Her position ended before it could even begin- Coun. Stacie Smith

"I just wanted to give recognition to the positive work that she had done for us with the starting of the conversation and really bringing to light what reconciliation actually is," Smith said.

Mercredi was "starting from scratch," Smith said, and put "a lot of tender love and care" into speaking with community members. That included work on the city's reconciliation action plan, which Mayor Rebecca Alty said is in the draft stage. 

"It's been a great opportunity to begin the discussion on reconciliation and our plan moving forward," Alty said.

Coun. Stacie Smith had fought to make the Indigenous relations advisor role permanent. (Submitted)

Smith, who is Tlicho and currently the only Indigenous member of city council, had fought to make the position permanent. During a council meeting on the 2020-2021 budget in December 2019, she proposed using city funding. But that plan was rejected by a majority of councillors and Smith was the only councillor to vote against the budget. 

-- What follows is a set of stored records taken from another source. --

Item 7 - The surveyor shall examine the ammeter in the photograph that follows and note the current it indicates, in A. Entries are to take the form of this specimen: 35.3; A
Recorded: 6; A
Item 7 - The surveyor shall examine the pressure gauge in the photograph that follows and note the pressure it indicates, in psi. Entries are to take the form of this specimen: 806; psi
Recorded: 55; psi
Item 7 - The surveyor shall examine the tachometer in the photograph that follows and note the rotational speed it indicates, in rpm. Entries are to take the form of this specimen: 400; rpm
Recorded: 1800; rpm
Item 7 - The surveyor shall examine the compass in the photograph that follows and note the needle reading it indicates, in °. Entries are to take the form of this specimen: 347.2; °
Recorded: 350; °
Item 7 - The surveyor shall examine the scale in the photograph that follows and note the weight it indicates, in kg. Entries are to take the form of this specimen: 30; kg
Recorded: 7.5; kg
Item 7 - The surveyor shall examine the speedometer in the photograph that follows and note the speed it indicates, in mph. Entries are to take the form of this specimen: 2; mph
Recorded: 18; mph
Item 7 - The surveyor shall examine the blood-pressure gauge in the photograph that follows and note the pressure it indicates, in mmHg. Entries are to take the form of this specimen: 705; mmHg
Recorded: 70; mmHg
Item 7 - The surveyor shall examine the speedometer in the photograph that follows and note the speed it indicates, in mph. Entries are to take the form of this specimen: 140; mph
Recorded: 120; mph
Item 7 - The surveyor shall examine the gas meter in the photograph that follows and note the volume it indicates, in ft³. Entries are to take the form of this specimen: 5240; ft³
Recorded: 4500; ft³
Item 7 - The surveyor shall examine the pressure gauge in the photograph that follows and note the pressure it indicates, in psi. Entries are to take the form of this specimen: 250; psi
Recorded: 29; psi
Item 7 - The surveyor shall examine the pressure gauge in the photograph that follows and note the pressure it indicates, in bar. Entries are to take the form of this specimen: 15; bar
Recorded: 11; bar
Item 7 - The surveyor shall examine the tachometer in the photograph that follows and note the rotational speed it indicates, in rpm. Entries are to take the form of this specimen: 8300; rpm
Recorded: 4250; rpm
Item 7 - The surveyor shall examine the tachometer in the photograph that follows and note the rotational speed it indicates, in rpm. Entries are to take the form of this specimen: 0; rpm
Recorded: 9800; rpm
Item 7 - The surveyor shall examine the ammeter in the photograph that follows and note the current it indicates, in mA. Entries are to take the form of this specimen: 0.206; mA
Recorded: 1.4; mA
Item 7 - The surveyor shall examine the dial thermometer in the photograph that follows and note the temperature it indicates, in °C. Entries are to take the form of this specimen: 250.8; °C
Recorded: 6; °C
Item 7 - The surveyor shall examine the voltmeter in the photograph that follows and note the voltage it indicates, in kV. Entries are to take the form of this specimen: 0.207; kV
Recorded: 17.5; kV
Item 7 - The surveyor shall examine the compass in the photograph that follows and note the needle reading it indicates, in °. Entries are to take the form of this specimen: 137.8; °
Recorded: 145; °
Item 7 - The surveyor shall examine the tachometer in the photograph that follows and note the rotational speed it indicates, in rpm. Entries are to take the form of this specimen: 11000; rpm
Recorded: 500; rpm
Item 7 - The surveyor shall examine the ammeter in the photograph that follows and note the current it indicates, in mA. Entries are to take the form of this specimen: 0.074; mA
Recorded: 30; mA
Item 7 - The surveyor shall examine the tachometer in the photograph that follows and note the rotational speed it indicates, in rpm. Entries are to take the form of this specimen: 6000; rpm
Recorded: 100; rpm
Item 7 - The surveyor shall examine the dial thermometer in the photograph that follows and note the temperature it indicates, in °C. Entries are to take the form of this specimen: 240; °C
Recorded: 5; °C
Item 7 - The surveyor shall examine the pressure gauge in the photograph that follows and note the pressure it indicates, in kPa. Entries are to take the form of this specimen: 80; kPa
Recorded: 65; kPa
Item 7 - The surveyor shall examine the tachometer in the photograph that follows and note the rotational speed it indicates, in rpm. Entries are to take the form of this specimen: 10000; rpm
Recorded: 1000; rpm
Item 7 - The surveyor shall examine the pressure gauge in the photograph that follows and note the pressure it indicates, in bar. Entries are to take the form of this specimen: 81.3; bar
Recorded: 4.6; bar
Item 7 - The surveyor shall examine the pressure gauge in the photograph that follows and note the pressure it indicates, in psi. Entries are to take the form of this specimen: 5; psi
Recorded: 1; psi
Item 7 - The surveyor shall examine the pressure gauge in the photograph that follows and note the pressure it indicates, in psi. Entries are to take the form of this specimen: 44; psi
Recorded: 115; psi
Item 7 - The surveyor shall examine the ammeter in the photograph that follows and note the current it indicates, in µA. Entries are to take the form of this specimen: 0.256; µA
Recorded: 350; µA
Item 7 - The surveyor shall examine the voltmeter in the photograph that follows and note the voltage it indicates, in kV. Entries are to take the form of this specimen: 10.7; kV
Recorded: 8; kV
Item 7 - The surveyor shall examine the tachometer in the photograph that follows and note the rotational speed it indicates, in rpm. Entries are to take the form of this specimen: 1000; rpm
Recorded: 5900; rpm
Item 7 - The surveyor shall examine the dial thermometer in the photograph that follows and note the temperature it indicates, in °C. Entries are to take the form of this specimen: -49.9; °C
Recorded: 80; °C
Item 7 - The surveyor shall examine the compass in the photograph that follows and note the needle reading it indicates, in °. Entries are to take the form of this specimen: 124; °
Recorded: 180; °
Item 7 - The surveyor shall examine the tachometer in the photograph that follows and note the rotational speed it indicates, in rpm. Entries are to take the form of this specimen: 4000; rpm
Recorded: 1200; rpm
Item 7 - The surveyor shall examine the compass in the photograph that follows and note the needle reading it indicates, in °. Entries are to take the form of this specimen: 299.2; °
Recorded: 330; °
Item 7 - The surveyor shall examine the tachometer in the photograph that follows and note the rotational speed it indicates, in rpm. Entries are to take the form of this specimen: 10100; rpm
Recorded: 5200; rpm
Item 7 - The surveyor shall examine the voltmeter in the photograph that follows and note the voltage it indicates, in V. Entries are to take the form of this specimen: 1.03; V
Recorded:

"Maggie's role, what she was trying to put forth, it's not done, it's not completed and it's never going to be completed," Smith said. 

"Her position ended before it could even begin."

Maggie Mercredi declined an interview with CBC for this story.

Should be expanded to a committee: Smith

Smith is not alone in her disappointment. Social advocate Arlene Hache and Yellowknives Dene First Nation Ndilo Chief Ernest Betsina have also spoken publicly in opposition to the city's decision to not extend the role.

Yellowknife Mayor Rebecca Alty says the city will see with the anticipated reconciliation action plan what it will do in the future. (Katie Toth/CBC News)

When asked if she'd like to see the city reinstate the position, Smith said it should be expanded to a committee, noting the city's population is made up of many different First Nations, Inuit and Métis.

Alty said the city will decide what to do in the future when the reconciliation action plan comes out. All city staff will be responsible for implementing the plan, she said, and different departments will take on specific initiatives to this effect. 

"The important thing is to ensure that the projects are moving forward, and if we come to any issues that we're working to resolve those." 

But Smith said she feels that is "doing to, rather than with" Indigenous people as she said there are few Indigenous people working at city hall. 

Yellowknife is located on Chief Drygeese Territory, the traditional home of the Yellowknives Dene. And according to 2018 data from the NWT Bureau of Statistics, more than 24 per cent of the city's population is Indigenous. (Trevor Lyons/CBC)

Mayor Alty noted the city has worked with the Yellowknives Dene First Nation on a number of projects including a proposal to change the city's boundary, and events like the NAKA Festival and Hockey Day in Canada. The city also had its annual council-to-council meeting with the First Nation Tuesday afternoon. 

Smith did say she thinks the city's relationship with the Yellowknives Dene First Nation has improved. 

"I hope that city hall will also jump leaps and bounds to want to include and have more Indigenous voices within city hall and council."      

Corrections

  • A previous version of this story incorrectly identified Arlene Hache as Anne Hache.